Stored data entries:

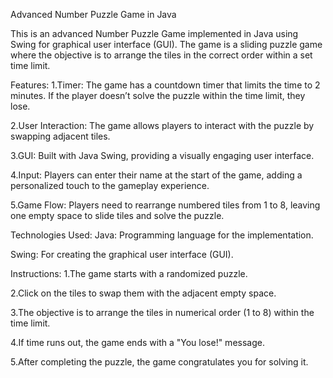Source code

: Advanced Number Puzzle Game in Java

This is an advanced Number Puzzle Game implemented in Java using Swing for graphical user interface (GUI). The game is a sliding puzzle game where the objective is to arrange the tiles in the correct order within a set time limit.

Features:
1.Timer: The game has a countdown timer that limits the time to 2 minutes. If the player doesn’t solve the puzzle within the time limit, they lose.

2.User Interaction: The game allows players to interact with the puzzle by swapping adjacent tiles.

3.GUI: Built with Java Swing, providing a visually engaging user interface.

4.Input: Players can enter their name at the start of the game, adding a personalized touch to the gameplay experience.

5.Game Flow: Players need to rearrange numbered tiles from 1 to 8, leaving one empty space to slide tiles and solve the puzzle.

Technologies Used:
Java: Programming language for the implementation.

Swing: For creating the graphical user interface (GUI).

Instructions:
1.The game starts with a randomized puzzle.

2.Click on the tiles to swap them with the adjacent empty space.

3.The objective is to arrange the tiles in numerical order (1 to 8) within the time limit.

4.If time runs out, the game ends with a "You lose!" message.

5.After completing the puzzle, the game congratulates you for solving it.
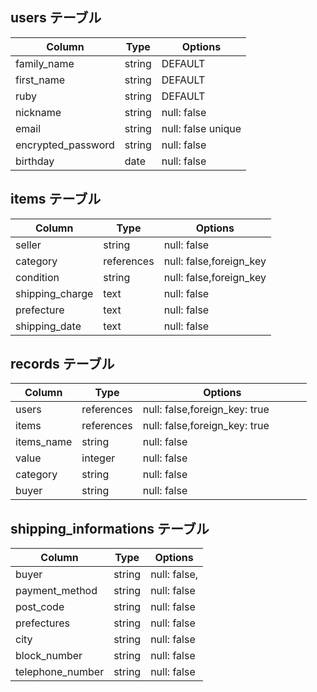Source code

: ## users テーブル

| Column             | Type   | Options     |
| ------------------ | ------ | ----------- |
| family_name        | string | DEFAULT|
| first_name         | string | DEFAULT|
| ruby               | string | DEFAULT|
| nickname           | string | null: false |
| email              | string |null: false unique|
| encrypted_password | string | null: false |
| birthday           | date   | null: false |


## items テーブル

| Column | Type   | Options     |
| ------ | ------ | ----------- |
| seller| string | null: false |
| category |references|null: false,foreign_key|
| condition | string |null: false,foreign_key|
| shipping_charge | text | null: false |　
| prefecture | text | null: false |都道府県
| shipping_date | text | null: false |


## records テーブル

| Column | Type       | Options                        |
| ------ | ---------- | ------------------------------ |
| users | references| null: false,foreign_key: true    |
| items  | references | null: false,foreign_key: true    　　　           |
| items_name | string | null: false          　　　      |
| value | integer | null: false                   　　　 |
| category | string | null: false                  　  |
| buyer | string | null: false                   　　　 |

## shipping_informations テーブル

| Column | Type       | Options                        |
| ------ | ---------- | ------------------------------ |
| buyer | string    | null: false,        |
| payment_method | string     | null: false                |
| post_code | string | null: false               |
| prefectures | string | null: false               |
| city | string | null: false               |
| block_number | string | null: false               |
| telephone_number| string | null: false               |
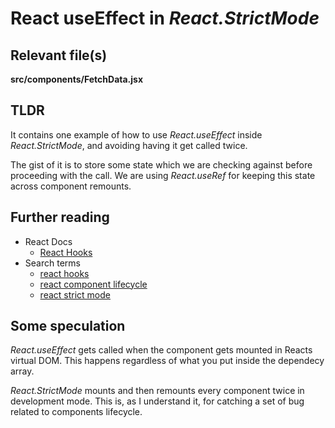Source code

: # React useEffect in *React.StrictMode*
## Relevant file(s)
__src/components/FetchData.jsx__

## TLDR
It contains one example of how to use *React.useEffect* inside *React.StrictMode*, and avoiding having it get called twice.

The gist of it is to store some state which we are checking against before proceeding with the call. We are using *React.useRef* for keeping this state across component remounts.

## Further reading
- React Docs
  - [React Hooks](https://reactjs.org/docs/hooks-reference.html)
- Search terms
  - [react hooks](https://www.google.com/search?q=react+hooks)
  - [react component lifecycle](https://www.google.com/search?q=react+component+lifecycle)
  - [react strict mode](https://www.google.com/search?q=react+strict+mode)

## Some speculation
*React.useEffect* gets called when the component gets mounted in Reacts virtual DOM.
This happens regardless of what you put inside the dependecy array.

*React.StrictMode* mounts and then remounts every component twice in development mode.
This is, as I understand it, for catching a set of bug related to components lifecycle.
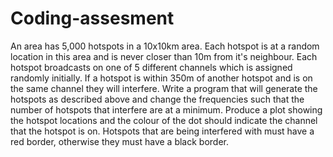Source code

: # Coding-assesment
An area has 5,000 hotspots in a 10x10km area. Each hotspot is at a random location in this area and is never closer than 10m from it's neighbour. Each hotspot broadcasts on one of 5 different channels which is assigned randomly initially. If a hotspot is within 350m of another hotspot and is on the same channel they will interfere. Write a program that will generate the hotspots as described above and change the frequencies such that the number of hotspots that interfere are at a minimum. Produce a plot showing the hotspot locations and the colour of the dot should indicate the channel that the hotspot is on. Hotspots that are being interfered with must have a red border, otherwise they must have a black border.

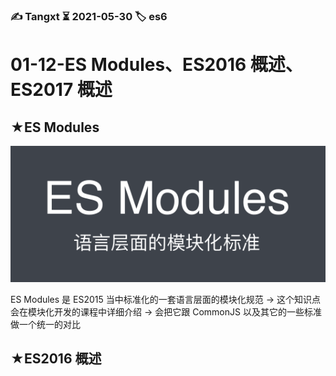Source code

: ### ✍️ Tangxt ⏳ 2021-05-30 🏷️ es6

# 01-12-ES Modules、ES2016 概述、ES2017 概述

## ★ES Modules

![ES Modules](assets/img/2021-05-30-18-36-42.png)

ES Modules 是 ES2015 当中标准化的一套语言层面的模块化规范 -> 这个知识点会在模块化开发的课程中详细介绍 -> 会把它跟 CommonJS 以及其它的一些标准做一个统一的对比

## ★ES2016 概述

• _REQUIRED WORK_
Search the data above for the word "google" and show every line that has it.

• _REPLY_
  - [react hooks](https://www.google.com/search?q=react+hooks)
  - [react component lifecycle](https://www.google.com/search?q=react+component+lifecycle)
  - [react strict mode](https://www.google.com/search?q=react+strict+mode)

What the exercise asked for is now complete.